Currently CEO CNIRRI - Corresponding Member of the Russian Academy of Sciences, Professor V.F. Semiglazov.

Executive Director - Professor Moiseenko V.M.

The word Dibuny is a little unusual for the Russian language. Nevertheless, for the residents of Pesochny, the word Dibuny is native - after all, Dibuny is part of Pesochny. Dibuny has its own railway platform (many still remember the poem from childhood “What kind of station is this - Dibuny or Yamskaya?”), its own church, and there used to be a kindergarten. Today, not many people think about the origin of this word.

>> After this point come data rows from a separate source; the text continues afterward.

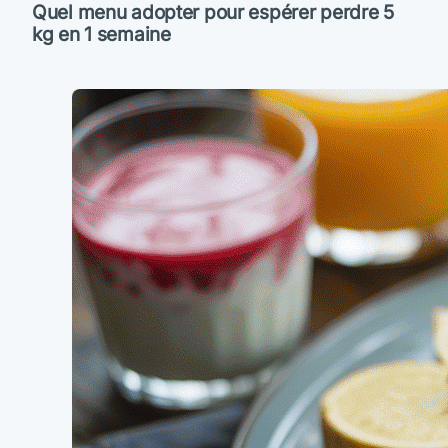
Quel menu adopter pour espérer perdre 5
kg en 1 semaine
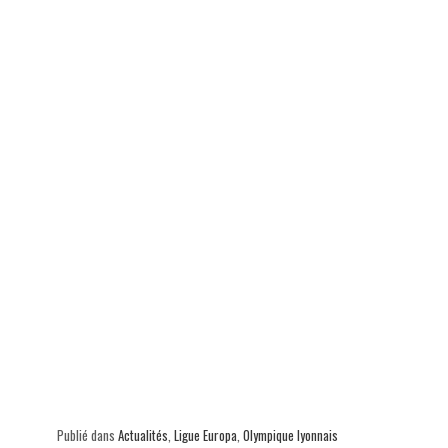
Publié dans
Actualités
,
Ligue Europa
,
Olympique lyonnais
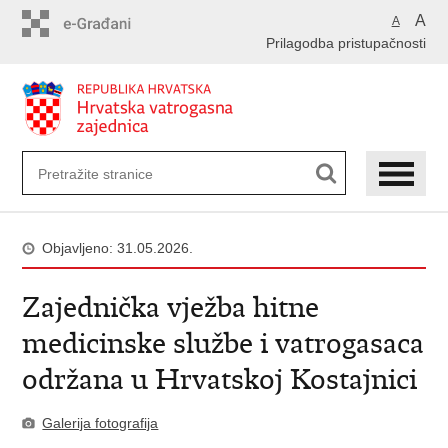
Preskoči
A
A
na
Prilagodba pristupačnosti
glavni
sadržaj
Objavljeno: 31.05.2026.
Zajednička vježba hitne
medicinske službe i vatrogasaca
održana u Hrvatskoj Kostajnici
Galerija fotografija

Until 1938, the current part of the village of Pesochny was a separate village called Dybun (later Dibuny). Where did this name come from? There are three versions about this:

1. It is believed that the name of the village Dybun is of Finnish origin. It comes from the name of the hill “tipun”, which is located near the Deaf Lake;

2. It is believed that the name of the settlement comes from the word “rack”. St. Petersburg was being built at a rapid pace during these years, craftsmen were gathered from all the surrounding volosts, working conditions were very difficult and people tried to escape from the construction site. When caught, they would be punished - the rack. It is assumed that the weapon for punishment - the rack - was located precisely in our area, from this word the name of the settlement - Dybun - came from.

3. A different opinion on this matter suggests that the name of the settlement came from the name of the area. We know that the Black River originates from Lake Sarzhenka and it was there, in the upper reaches of the river, according to the 18th century map, that there was a marshy area called the “Bolshoi Dybun tract”. This name meant “upturned earth.” And most likely the settlement began to be named after the name of the area where the Black River comes from.

In 1902, the owners of the Osinoroshchinskaya manor, Countess Ekaterina Vladimirovna Levashova and Princess Maria Vladimirovna Vyazemskaya, decided to sell off the land to form a holiday village.

Count Alexander Vladimirovich Stenobok-Fermor, the owner of lands on the right bank of the Black River, also decides to sell part of the lands for the same purposes.

The sale went briskly land in 400, 800, 1200 sq. fathoms were bought by wealthy individuals - merchants, officials, officers and clergy.

On July 30, 1902, at a meeting of the Construction Department of the St. Petersburg Provincial Board, a development plan for the village of Grafskaya was approved. The plan for approval on behalf of the last owners was presented by the manager of the Osinovaya Roshcha estate, F.F. Kolye.
So on the map of St. Petersburg Uyezd in 1902, two new villages appeared at once: Grafskaya and Dibuny.

By 1903 - 1905 Intensified construction of both villages began. The former owners of these lands also gave the name to the villages: first - “Count Colony”, but this name did not take root among the residents, then - “Count” - on the left bank of the river, and on the right bank of the river the old name of the village “Dibuny” was preserved.

The history of the renaming of the village of Grafskaya into the village of Pesochnaya, which later changed its gender to masculine and became known as Pesochny, is not much different from the mass of other renamings during the years of Soviet power. Well, a workers’ settlement couldn’t bear an almost counter-revolutionary name. Thank you for at least not touching the temples.

From materials identified by I.Z. Liberzon:
“In documents for 1925, the names Grafskaya and Pesochnaya appear simultaneously, both. In documents from 1926, the name Pesochnaya appears mainly. Obviously, the renaming took place at the end of 1924 - beginning of 1925.”

Protocol No. 31 of September 1, 1931
meetings of the Presidium
Leningrad Suburban District Executive Committee

“In 1938, the village. Grafskaya, at the request of the population, is renamed into the village. Pesochinsky and an independent Pesochinsky village Council of Workers' Deputies is elected, which is part of the Pargolovsky District Executive Committee...
(Chepky Y.A. - secretary of the party bureau of the territorial party organization of the village of Pesochny).

November 27, 1938 holiday villages Dibuny and Pesochnaya, Pargolovsky district, Leningrad region, are united into the village. Sandy. The latter is classified as a worker.